C'est pourquoi il vous est proposé de prévoir cette
rétroactivité.
D'aucuns s'interrogent sur la faculté du législateur d'adopter
une telle disposition.
Plusieurs arguments peuvent leur être opposés :
- le principe de la non-rétroactivité des lois
8(
*
)
ne s'impose pas au législateur,
sauf en matière pénale ;
- au plan juridique, rien ne permet de penser que la remise en cause des
ventes déjà réalisées du fait de l'abrogation des
clauses minière pourrait être envisagée.
Il ne faudrait certes pas qu'une telle disposition aboutisse à
" geler " toute transaction immobilière, les exploitants ne
trouvant plus d'intérêt suffisant à céder leur
patrimoine. D'après les informations soumises à votre rapporteur,
la nullité frappant les clauses minières depuis 1995 n'aurait
cependant pas modifié sensiblement le rythme des transactions.

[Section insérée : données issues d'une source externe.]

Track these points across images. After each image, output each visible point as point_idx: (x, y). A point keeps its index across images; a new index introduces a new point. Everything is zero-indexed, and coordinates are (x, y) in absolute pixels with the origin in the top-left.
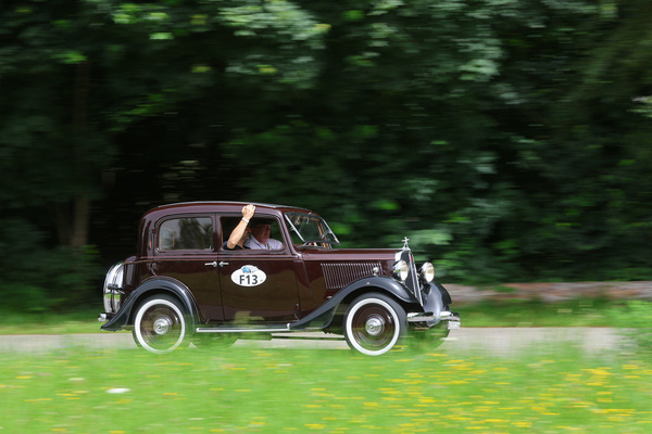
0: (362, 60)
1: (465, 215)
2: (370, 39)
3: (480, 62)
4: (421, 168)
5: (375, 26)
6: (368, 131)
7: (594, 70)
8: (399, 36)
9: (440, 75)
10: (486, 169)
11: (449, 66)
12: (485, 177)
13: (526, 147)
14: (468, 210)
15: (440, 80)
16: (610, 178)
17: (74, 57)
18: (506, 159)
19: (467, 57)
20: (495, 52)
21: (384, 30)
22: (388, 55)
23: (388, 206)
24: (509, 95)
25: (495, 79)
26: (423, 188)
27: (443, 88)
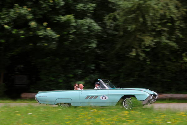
0: (67, 43)
1: (88, 78)
2: (69, 38)
3: (93, 44)
4: (79, 67)
5: (70, 35)
6: (67, 59)
7: (118, 46)
8: (75, 38)
9: (83, 47)
10: (93, 68)
11: (86, 45)
12: (93, 70)
13: (102, 63)
14: (89, 77)
15: (84, 48)
16: (120, 70)
17: (3, 41)
18: (98, 66)
19: (90, 43)
20: (96, 42)
21: (72, 36)
22: (73, 42)
23: (71, 76)
24: (99, 52)
25: (96, 48)
26: (79, 72)
27: (84, 50)
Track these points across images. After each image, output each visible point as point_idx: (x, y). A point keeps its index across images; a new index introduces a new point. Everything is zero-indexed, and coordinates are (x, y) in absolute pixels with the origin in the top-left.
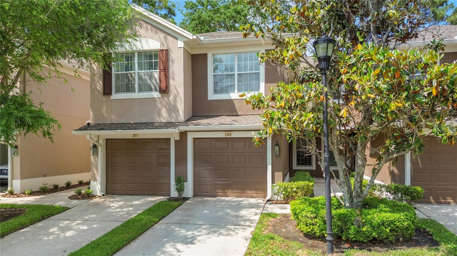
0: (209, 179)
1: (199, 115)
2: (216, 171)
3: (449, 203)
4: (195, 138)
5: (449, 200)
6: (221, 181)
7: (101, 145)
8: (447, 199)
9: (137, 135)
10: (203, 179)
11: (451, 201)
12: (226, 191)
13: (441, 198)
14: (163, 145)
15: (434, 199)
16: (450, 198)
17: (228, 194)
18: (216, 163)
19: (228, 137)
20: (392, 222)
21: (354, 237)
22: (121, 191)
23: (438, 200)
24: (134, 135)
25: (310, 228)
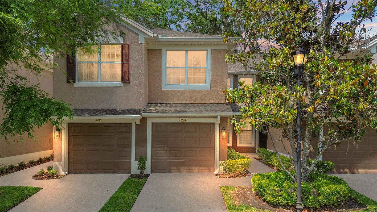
0: (165, 158)
1: (154, 103)
2: (171, 151)
3: (346, 173)
4: (153, 123)
5: (346, 171)
6: (176, 159)
7: (64, 129)
8: (345, 170)
9: (100, 120)
10: (159, 158)
11: (348, 171)
12: (180, 168)
13: (341, 169)
14: (124, 129)
15: (336, 170)
16: (347, 169)
17: (181, 170)
18: (171, 144)
19: (183, 122)
20: (338, 192)
21: (312, 205)
22: (82, 170)
23: (339, 171)
24: (98, 120)
25: (276, 198)
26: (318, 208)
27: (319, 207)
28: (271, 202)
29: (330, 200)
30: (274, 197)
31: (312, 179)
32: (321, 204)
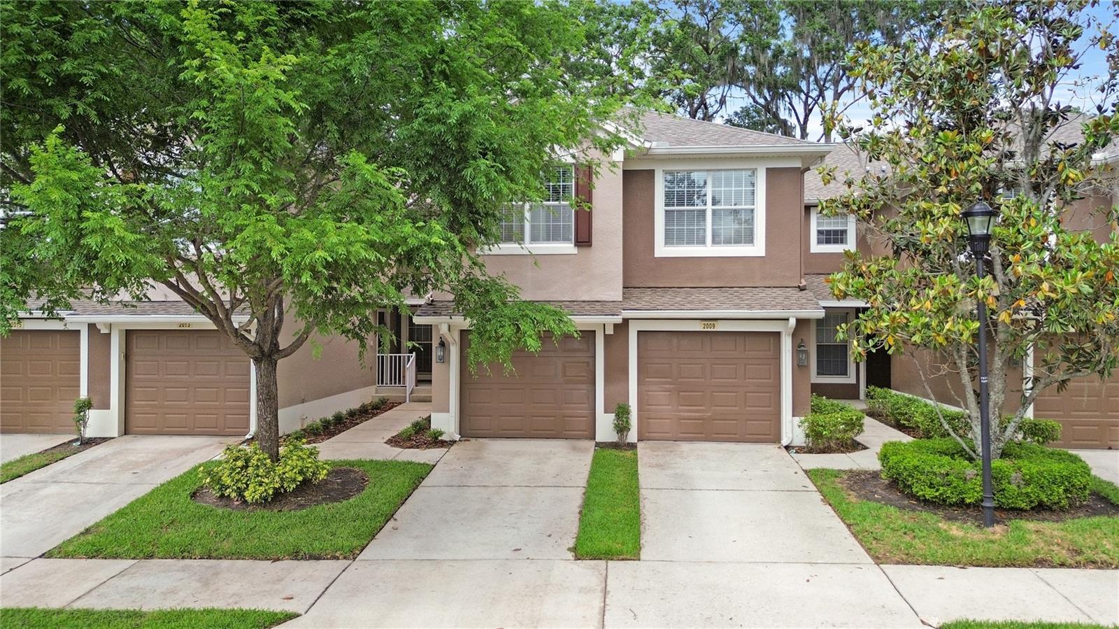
0: (666, 407)
1: (637, 286)
2: (680, 394)
4: (642, 332)
17: (704, 435)
18: (680, 378)
19: (709, 330)
25: (937, 490)
26: (1026, 511)
27: (1028, 508)
28: (927, 497)
29: (1051, 495)
30: (934, 488)
31: (1011, 455)
32: (1031, 502)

Par ailleurs, les sociétés minières n'auront sans doute
pas intérêt à conserver
ad vitam eternam
des
logements à l'issue de l'exploitation.
En définitive, dans l'intérêt de tous, il apparaît
indispensable de mieux mesurer la nature et l'ampleur des risques potentiels.
A cet égard, on peut se féliciter du travail entrepris depuis
1988 par la Direction régionale de l'industrie, de la recherche et de
l'environnement (DRIRE) de Lorraine. Celle-ci établit des cartes
d'affaissements potentiels sur la base des archives d'exploitation : selon
les zones, les constructions nouvelles sont gelées (zone rouge),
limitées à l'habitat pavillonnaire (zone orange, emprise maximale
au sol de 150 m², hauteur maximale d'un étage) ou
semi-collectif (zone jaune, emprise au sol maximale de 400 m²,
hauteur maximale de trois étages).
Votre commission vous propose d'adopter l'article premier dans la
rédaction retenue par la proposition de loi n° 247.